When your application is publishing or consuming services over RMI, the JVM periodically launches full GC to make sure that locally unused objects are also not taking up space on the other end. Bear in mind that even if you are not explicitly publishing anything over RMI in your code, third party libraries or utilities can still open RMI endpoints. One such common culprit is for example JMX, which, if attached to remotely, will use RMI underneath to publish the data.
The problem is exposed by seemingly unnecessary and periodic full GC pauses.

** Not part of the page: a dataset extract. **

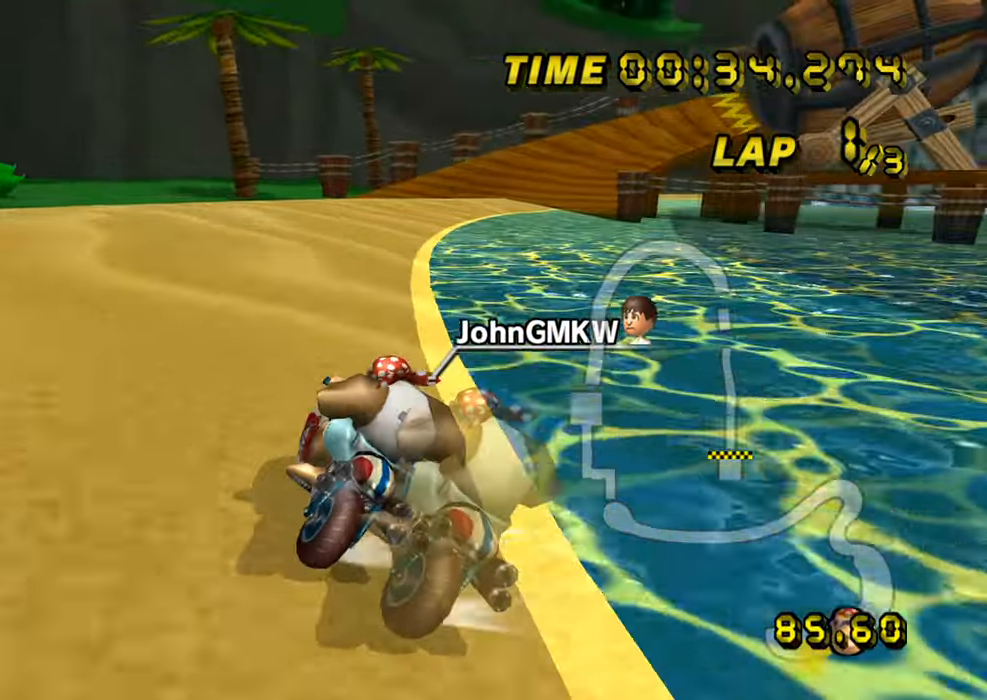
{"buttons": ["A", "R1"], "left_stick": "down-right", "events": [[300, "left_stick", "down-right"]]}
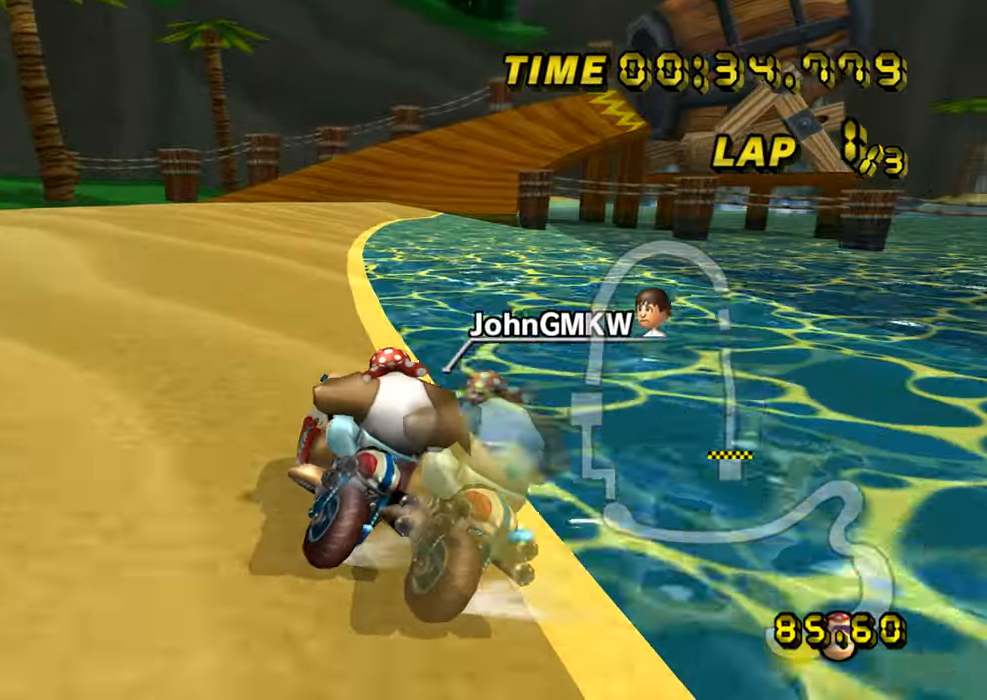
{"buttons": ["A"], "left_stick": "center", "events": [[150, "R1", "up"], [150, "left_stick", "left"], [300, "DPAD_UP", "down"], [317, "DPAD_UP", "up"], [367, "DPAD_DOWN", "down"], [383, "DPAD_DOWN", "up"], [383, "DPAD_RIGHT", "down"], [400, "DPAD_RIGHT", "up"], [417, "left_stick", "center"]]}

When you check the old generation consumption, there is often no pressure to the memory as there is plenty of free space in the old generation, but full GC is triggered, stopping the application threads.
This behavior of removing remote references via System.gc() is triggered by the sun.rmi.transport.ObjectTable class requesting garbage collection to be run periodically as specified in the sun.misc.GC.requestLatency() method.
For many applications, this is not necessary or outright harmful. To disable such periodic GC runs, you can set up the following for your JVM startup scripts:
java -Dsun.rmi.dgc.server.gcInterval=9223372036854775807L -Dsun.rmi.dgc.client.gcInterval=9223372036854775807L com.yourcompany.YourApplication
This sets the period after which System.gc() is run to Long.MAX_VALUE; for all practical matters, this equals eternity.
An alternative solution for the problem would to disable explicit calls to System.gc() by specifying -XX:+DisableExplicitGC in the JVM startup parameters. We do not however recommend this solution as it can have other side effects.